Sur le Forum, en ce mois de novembre, Lucius Cornelius Sylla Felix rendait la République aux Romains. Malgré sa tendance à la tyrannie et au despotisme, il ne concevait pas Rome autrement que gouverné par une République même si de temps en temps, il préconisait d'avoir recours à une courte période de dictature pour ramener l'ordre dans l'Empire. D'autre part, Sylla avait conquis les deux villes les plus importantes du monde méditerranéen, Rome et Athènes, exercé sa vengeance sur tous ses ennemis, remporté de nombreuses batailles, obtenu tous les titres de gloire possible et il avait remodelé l'Empire romain selon ses désirs politiques. Il pouvait ainsi s'estimer pleinement heureux, ou plutôt felix.

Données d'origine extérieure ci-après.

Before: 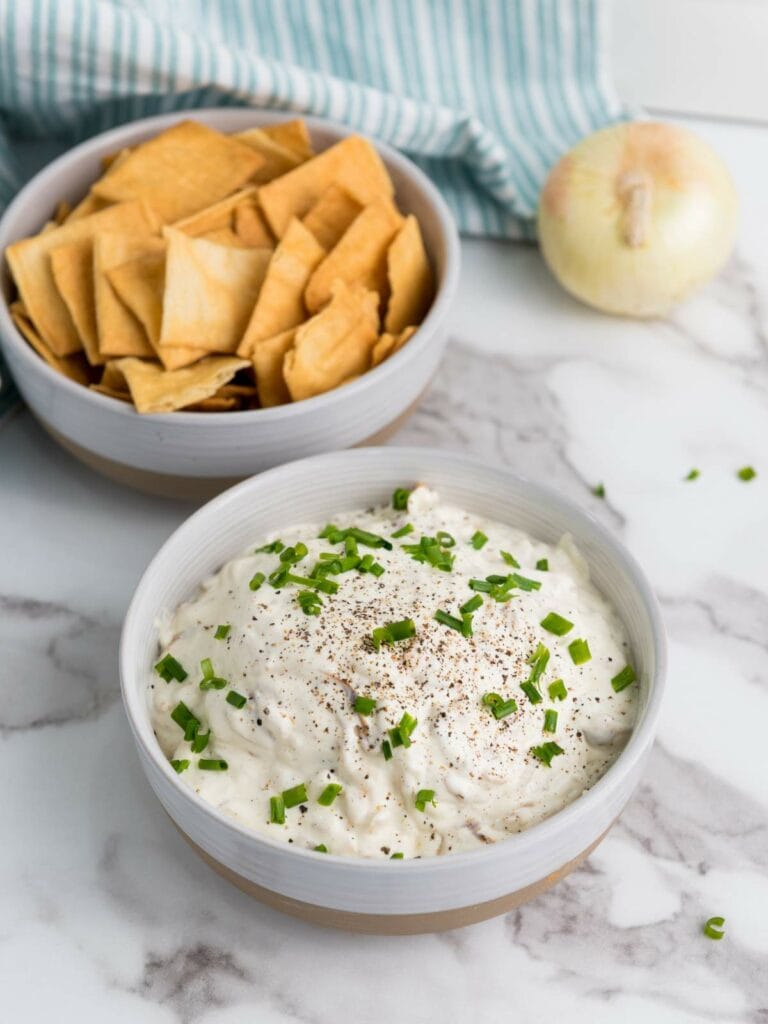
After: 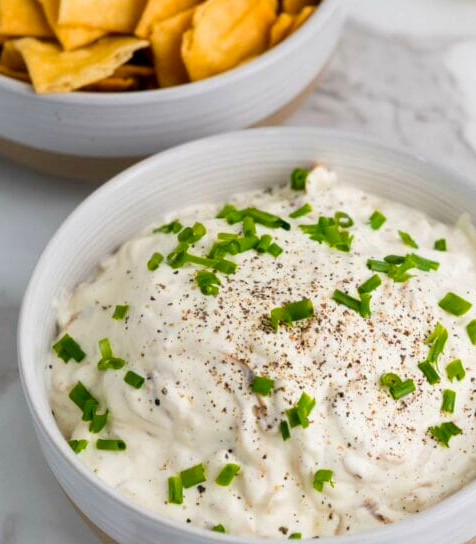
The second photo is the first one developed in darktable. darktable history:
crop: left 13.312%, top 31.28%, right 24.627%, bottom 15.582%
color balance: output saturation 120%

Un seul incident est à signaler: ''Il n'y eut qu'un jeune homme qui osa l'insulter un jour, comme il se retirait chez lui, et qui eut l'audace de le poursuivre, sans que personne le retînt, jusque dans sa maison, en le chargeant d'invectives. Mais Sylla, qui s'était abandonné à toute son irascibilité à l'égard des plus grands personnages et des plus imposantes cités, supporta les outrages de ce jeune homme sans s'émouvoir; et, en rentrant chez lui, pronostiquant l'avenir, soit sagacité, soit hasard, il se prit à dire que l'insolence de ce jeune homme serait cause que les dictateurs qui lui succéderaient n'abdiqueraient point'', rapporte Appien.

LES ELECTIONS CONSULAIRES

Toutefois, en ce mois de novembre, Sylla considéra que son oeuvre n'était pas totalement achevée. Il se résolut donc à briguer un nouveau consulat. En effet, les nouvelles lois ne devaient entrer en vigueur que l'année suivante et en 674 (-81), les élections consulaires se déroulèrent donc encore en novembre. Et pas question pour les optimates de laisser des hommes nouveaux arrivés au consulat. Metellus Pius voulait être consul. Préteur pendant la Guerre Sociale, le nouveau Pontifex Maximus ne souhaitait plus attendre. Selon la législation romaine, il faut un consul patricien et un consul plébéien. Metellus Pius est plébéien, Sylla patricien. Seulement, il s'agissait alors de faire cohabiter au consulat les deux hommes les plus puissants de Rome. Cela n'était pas facile à admettre pour Sylla. Cependant, l'ex dictateur contrôlait encore toute la République. Et selon la loi, il pouvait aussi se faire élire consul une seconde fois s'il le souhaitait. Grâce à ses largesses envers le peuple, à l'agrandissement du Sénat, à la distribution de ses 10 000 Cornelii dans les tribus électorales, Sylla avait en effet tout contrôle sur les électeurs. Il n'hésita donc pas à se présenter aux élections. Maître absolu de Rome, les électeurs votèrent en masse pour lui. Sylla en profitait aussi pour vérifier sa popularité et il fut élu premier consul. Metellus Pius venait en second.